Para quem quer pesquisar inúmeras formas de preparo mundo afora com este
legume, saber os nomes em inglês ajuda bastante. Pode ser conhecida como bath
sponge, angled luffa, ridge gourd, ridged luffa, chinese okra, sponge gourd ou
towel gourd. Como é parente das
abobrinhas, que na cozinha brasileira
não tem mistérios, podemos
simplesmente refogar os pedaços em alho e cebola, adicionar um pouco de água e
sal e cozinhar por poucos minutos até amaciar. Na hora de servir,
pimenta-do-reino e cheiro-verde.
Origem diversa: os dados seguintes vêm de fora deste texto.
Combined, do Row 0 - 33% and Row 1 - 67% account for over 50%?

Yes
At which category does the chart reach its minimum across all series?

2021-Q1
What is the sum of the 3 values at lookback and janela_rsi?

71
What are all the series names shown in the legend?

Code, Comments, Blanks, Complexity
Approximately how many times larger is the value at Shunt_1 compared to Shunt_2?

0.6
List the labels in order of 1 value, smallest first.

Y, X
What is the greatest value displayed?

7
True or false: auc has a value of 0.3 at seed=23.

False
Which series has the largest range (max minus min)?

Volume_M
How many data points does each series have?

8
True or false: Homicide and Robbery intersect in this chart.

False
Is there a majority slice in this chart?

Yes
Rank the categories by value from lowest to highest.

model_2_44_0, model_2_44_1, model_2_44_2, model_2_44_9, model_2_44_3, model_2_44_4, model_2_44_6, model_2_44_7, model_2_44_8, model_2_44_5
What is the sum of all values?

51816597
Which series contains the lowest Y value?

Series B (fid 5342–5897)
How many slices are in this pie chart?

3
A pele,
como a de abobrinha, pode ser tirada com descascador de legume ou não, a
depender da consistência ou de sua preferência. Eu tiro quando acho que
está um pouco mais firme. E deixo quando está tenra como a de abobrinha.
BUCHA RECHEADA
3
buchas verdes do tamanho de abobrinhas italianas
3
colheres (sopa) de cebola picada finamente
1 colheres (sopa) de azeite
3 colheres (sopa) de tomate sem sementes, sem pele, picado finamente
Meia pimenta dedo-de-moça sem sementes picada bem fininha
3 colheres (sopa) de salsinha finamente picada
6 colheres (sopa) de queijo meia cura picado
Azeite
para regar
Corte a bucha em pedaços de 3 centímetros e, com uma colher de café, escave o
miolo, sem completar o buraco. Reserve a polpa retirada. Refogue a cebola no
azeite até que fique dourada. Junte o
tomate e a pimenta e espere murchar. Adicione e polpa da bucha picada finamente
e mexa bem. Prove o sal e corrija, se necessário. Desligue o fogo, junte a
salsa e o queijo. Recheie cada pedaço com esta mistura, coloque numa travessa,
regue com azeite, cubra com papel alumínio e leve ao forno médio por meia hora.
Tire o papel e deixe dourar. Sirva como entrada.